Walking into high school the first day as a plucky freshman, I didn’t expect it to be so eventful. Not only did I trip up the stairs leading to the SAC (yes, up, not down), bringing a giant upperclassman down with me within the first hour, but I also ran right into the school’s senior star football player to top off my day. I was a tad discouraged about how I would do here, to say the least.

I thought this must have been how every day would go. My days would be a few embarrassing moments woven in between my classes, and I would just have to deal with it. I knew for sure that high school would be a drag.

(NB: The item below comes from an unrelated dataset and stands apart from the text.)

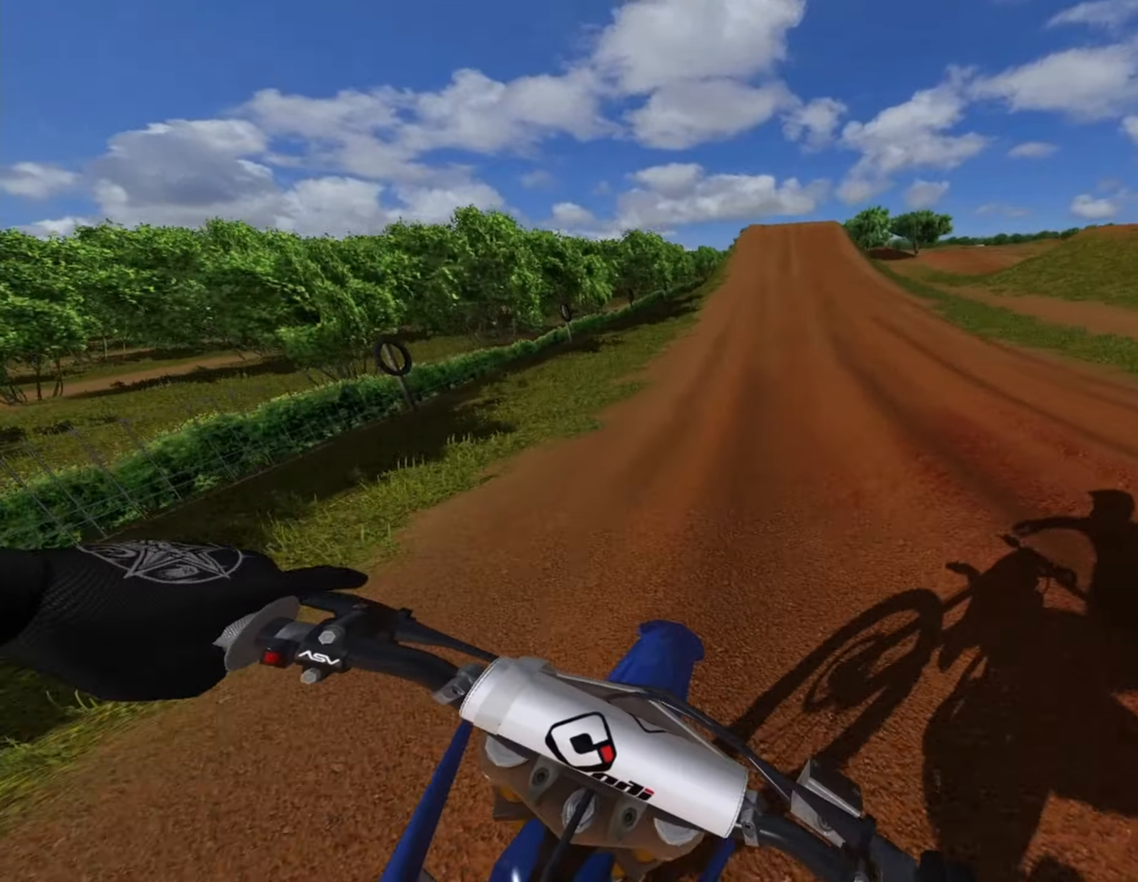
{"buttons": ["R1", "R2"], "left_stick": "center", "right_stick": "down", "events": [[167, "left_stick", "center"], [292, "left_stick", "left"], [417, "left_stick", "center"]]}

To my surprise, freshman year did not end up to be a series of embarrassing moments, but rather just a personal adjustment to high school. Sophomore year passed, and I gained new friends and lost old ones. Junior year passed, and friends came and went with the additional stress of getting perfect grades and a perfect ACT score.

I was caught up in the hustle and bustle of high school and was always worrying about what would come next. How will I do on that chemistry test? When’s our next late arrival? How am I going to pass my calculus class? What am I going to eat for lunch today because I am definitely not paying $3.75 for a cup of a few celery sticks and a mountain of cheese from the cafeteria?

Now, four years later, I look back and realize that I spent so much of high school just worrying about the future. The younger version of me would have been aching to leave Northbrook, but at this point there are few places I would rather be. Here I am now, almost 18 years old with mere weeks until graduation, and I am going to miss high school more than I ever could have imagined.

Senior year is when many people find out what kind of person they want to be. That happened to me, and now that I’m situated and completely myself with the people I talk to, I can’t imagine leaving Northbrook. I’ve developed the most genuine relationships this year and find it unthinkable to leave them.

Had my freshman self simply quit walking on eggshells, and had my sophomore self opened up more to people, and had my junior self been fearless about hanging out with my friends sometimes instead of finishing up an essay, I might feel differently. I might be fully ready and developed enough to be on my way out of Glenbrook North.

If I could tell my younger self one thing to keep in mind through high school, it would be to recognize what is holding her back and force herself to let it go. That is the single best way to develop as a person and get the most out of high school. I could have met the amazing people that I met this year earlier on and had more time with them while being my authentic self.

No matter what, high school was amazing and senior year has been the best year of my life because I was totally and completely myself. Underclassmen, take note: get the most out of high school by stepping out of your comfort zone … and do it quickly.